(Extracted data entries):
--------

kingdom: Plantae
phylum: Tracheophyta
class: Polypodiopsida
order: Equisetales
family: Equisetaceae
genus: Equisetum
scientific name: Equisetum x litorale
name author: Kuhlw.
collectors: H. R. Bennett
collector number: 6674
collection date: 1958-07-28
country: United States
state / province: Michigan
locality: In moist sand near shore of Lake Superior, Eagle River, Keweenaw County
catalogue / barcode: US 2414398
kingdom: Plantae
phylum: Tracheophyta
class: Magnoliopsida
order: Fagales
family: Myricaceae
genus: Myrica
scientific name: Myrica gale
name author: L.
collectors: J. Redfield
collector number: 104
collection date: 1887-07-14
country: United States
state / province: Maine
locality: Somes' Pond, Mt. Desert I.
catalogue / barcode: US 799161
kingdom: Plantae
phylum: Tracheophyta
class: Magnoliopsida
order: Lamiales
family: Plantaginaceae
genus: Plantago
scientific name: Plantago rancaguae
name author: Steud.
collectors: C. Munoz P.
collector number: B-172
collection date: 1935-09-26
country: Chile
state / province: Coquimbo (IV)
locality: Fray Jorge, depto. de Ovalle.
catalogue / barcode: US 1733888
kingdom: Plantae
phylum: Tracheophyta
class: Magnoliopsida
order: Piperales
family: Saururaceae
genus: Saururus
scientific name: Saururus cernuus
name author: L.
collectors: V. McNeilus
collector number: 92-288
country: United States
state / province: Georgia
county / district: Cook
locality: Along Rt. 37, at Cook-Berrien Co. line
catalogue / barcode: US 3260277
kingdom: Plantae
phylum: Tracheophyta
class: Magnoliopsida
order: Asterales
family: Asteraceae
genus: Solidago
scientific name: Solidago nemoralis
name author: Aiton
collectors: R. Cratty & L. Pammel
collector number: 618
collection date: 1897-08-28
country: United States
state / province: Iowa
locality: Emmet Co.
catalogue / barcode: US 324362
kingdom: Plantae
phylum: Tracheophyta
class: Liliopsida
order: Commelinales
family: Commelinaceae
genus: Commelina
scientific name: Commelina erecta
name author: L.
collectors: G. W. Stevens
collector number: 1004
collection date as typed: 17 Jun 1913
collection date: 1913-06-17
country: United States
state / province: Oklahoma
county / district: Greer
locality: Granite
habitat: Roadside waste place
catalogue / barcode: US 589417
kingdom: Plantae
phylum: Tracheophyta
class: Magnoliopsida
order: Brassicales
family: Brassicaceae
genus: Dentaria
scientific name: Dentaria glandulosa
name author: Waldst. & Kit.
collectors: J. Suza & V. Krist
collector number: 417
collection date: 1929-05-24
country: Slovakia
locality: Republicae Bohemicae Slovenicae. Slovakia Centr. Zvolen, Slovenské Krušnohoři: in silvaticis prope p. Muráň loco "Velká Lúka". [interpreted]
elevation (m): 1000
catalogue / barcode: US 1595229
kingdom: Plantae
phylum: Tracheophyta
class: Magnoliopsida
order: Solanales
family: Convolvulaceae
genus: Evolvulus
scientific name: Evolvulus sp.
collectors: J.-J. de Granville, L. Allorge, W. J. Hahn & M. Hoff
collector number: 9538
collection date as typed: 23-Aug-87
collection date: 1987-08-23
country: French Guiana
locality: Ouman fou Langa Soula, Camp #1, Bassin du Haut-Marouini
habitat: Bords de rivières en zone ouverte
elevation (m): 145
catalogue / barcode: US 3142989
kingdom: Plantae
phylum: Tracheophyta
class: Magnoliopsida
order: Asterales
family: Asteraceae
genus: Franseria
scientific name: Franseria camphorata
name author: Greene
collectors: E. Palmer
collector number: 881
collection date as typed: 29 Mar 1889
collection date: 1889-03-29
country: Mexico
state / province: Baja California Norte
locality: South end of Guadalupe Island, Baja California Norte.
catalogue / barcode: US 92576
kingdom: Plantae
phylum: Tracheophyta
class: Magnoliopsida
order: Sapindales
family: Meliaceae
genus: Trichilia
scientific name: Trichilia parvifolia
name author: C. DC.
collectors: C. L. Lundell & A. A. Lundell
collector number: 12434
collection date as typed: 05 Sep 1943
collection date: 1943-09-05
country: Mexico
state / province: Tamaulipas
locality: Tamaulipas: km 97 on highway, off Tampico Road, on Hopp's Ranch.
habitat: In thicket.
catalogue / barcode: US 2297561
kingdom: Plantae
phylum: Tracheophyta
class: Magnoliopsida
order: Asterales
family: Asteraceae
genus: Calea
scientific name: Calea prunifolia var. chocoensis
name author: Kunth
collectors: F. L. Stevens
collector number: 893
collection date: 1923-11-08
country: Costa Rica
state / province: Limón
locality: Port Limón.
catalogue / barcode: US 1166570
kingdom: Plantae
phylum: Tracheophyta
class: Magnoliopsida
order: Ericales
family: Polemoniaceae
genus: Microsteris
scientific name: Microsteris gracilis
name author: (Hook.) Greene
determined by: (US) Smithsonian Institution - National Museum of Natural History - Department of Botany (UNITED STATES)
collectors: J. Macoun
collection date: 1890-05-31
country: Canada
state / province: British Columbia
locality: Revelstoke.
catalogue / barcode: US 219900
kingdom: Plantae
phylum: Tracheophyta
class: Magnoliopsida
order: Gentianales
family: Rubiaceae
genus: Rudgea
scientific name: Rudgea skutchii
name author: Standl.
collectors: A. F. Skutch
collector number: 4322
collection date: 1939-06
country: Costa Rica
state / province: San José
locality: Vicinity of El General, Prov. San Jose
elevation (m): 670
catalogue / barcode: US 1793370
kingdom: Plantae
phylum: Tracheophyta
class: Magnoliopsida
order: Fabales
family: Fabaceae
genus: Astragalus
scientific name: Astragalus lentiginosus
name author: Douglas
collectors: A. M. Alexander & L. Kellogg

--------

(Given problem):
Copy out these lines word for word, covering every one of the records.

(Output below):
kingdom: Plantae
phylum: Tracheophyta
class: Polypodiopsida
order: Equisetales
family: Equisetaceae
genus: Equisetum
scientific name: Equisetum x litorale
name author: Kuhlw.
collectors: H. R. Bennett
collector number: 6674
collection date: 1958-07-28
country: United States
state / province: Michigan
locality: In moist sand near shore of Lake Superior, Eagle River, Keweenaw County
catalogue / barcode: US 2414398
kingdom: Plantae
phylum: Tracheophyta
class: Magnoliopsida
order: Fagales
family: Myricaceae
genus: Myrica
scientific name: Myrica gale
name author: L.
collectors: J. Redfield
collector number: 104
collection date: 1887-07-14
country: United States
state / province: Maine
locality: Somes' Pond, Mt. Desert I.
catalogue / barcode: US 799161
kingdom: Plantae
phylum: Tracheophyta
class: Magnoliopsida
order: Lamiales
family: Plantaginaceae
genus: Plantago
scientific name: Plantago rancaguae
name author: Steud.
collectors: C. Munoz P.
collector number: B-172
collection date: 1935-09-26
country: Chile
state / province: Coquimbo (IV)
locality: Fray Jorge, depto. de Ovalle.
catalogue / barcode: US 1733888
kingdom: Plantae
phylum: Tracheophyta
class: Magnoliopsida
order: Piperales
family: Saururaceae
genus: Saururus
scientific name: Saururus cernuus
name author: L.
collectors: V. McNeilus
collector number: 92-288
country: United States
state / province: Georgia
county / district: Cook
locality: Along Rt. 37, at Cook-Berrien Co. line
catalogue / barcode: US 3260277
kingdom: Plantae
phylum: Tracheophyta
class: Magnoliopsida
order: Asterales
family: Asteraceae
genus: Solidago
scientific name: Solidago nemoralis
name author: Aiton
collectors: R. Cratty & L. Pammel
collector number: 618
collection date: 1897-08-28
country: United States
state / province: Iowa
locality: Emmet Co.
catalogue / barcode: US 324362
kingdom: Plantae
phylum: Tracheophyta
class: Liliopsida
order: Commelinales
family: Commelinaceae
genus: Commelina
scientific name: Commelina erecta
name author: L.
collectors: G. W. Stevens
collector number: 1004
collection date as typed: 17 Jun 1913
collection date: 1913-06-17
country: United States
state / province: Oklahoma
county / district: Greer
locality: Granite
habitat: Roadside waste place
catalogue / barcode: US 589417
kingdom: Plantae
phylum: Tracheophyta
class: Magnoliopsida
order: Brassicales
family: Brassicaceae
genus: Dentaria
scientific name: Dentaria glandulosa
name author: Waldst. & Kit.
collectors: J. Suza & V. Krist
collector number: 417
collection date: 1929-05-24
country: Slovakia
locality: Republicae Bohemicae Slovenicae. Slovakia Centr. Zvolen, Slovenské Krušnohoři: in silvaticis prope p. Muráň loco "Velká Lúka". [interpreted]
elevation (m): 1000
catalogue / barcode: US 1595229
kingdom: Plantae
phylum: Tracheophyta
class: Magnoliopsida
order: Solanales
family: Convolvulaceae
genus: Evolvulus
scientific name: Evolvulus sp.
collectors: J.-J. de Granville, L. Allorge, W. J. Hahn & M. Hoff
collector number: 9538
collection date as typed: 23-Aug-87
collection date: 1987-08-23
country: French Guiana
locality: Ouman fou Langa Soula, Camp #1, Bassin du Haut-Marouini
habitat: Bords de rivières en zone ouverte
elevation (m): 145
catalogue / barcode: US 3142989
kingdom: Plantae
phylum: Tracheophyta
class: Magnoliopsida
order: Asterales
family: Asteraceae
genus: Franseria
scientific name: Franseria camphorata
name author: Greene
collectors: E. Palmer
collector number: 881
collection date as typed: 29 Mar 1889
collection date: 1889-03-29
country: Mexico
state / province: Baja California Norte
locality: South end of Guadalupe Island, Baja California Norte.
catalogue / barcode: US 92576
kingdom: Plantae
phylum: Tracheophyta
class: Magnoliopsida
order: Sapindales
family: Meliaceae
genus: Trichilia
scientific name: Trichilia parvifolia
name author: C. DC.
collectors: C. L. Lundell & A. A. Lundell
collector number: 12434
collection date as typed: 05 Sep 1943
collection date: 1943-09-05
country: Mexico
state / province: Tamaulipas
locality: Tamaulipas: km 97 on highway, off Tampico Road, on Hopp's Ranch.
habitat: In thicket.
catalogue / barcode: US 2297561
kingdom: Plantae
phylum: Tracheophyta
class: Magnoliopsida
order: Asterales
family: Asteraceae
genus: Calea
scientific name: Calea prunifolia var. chocoensis
name author: Kunth
collectors: F. L. Stevens
collector number: 893
collection date: 1923-11-08
country: Costa Rica
state / province: Limón
locality: Port Limón.
catalogue / barcode: US 1166570
kingdom: Plantae
phylum: Tracheophyta
class: Magnoliopsida
order: Ericales
family: Polemoniaceae
genus: Microsteris
scientific name: Microsteris gracilis
name author: (Hook.) Greene
determined by: (US) Smithsonian Institution - National Museum of Natural History - Department of Botany (UNITED STATES)
collectors: J. Macoun
collection date: 1890-05-31
country: Canada
state / province: British Columbia
locality: Revelstoke.
catalogue / barcode: US 219900
kingdom: Plantae
phylum: Tracheophyta
class: Magnoliopsida
order: Gentianales
family: Rubiaceae
genus: Rudgea
scientific name: Rudgea skutchii
name author: Standl.
collectors: A. F. Skutch
collector number: 4322
collection date: 1939-06
country: Costa Rica
state / province: San José
locality: Vicinity of El General, Prov. San Jose
elevation (m): 670
catalogue / barcode: US 1793370
kingdom: Plantae
phylum: Tracheophyta
class: Magnoliopsida
order: Fabales
family: Fabaceae
genus: Astragalus
scientific name: Astragalus lentiginosus
name author: Douglas
collectors: A. M. Alexander & L. Kellogg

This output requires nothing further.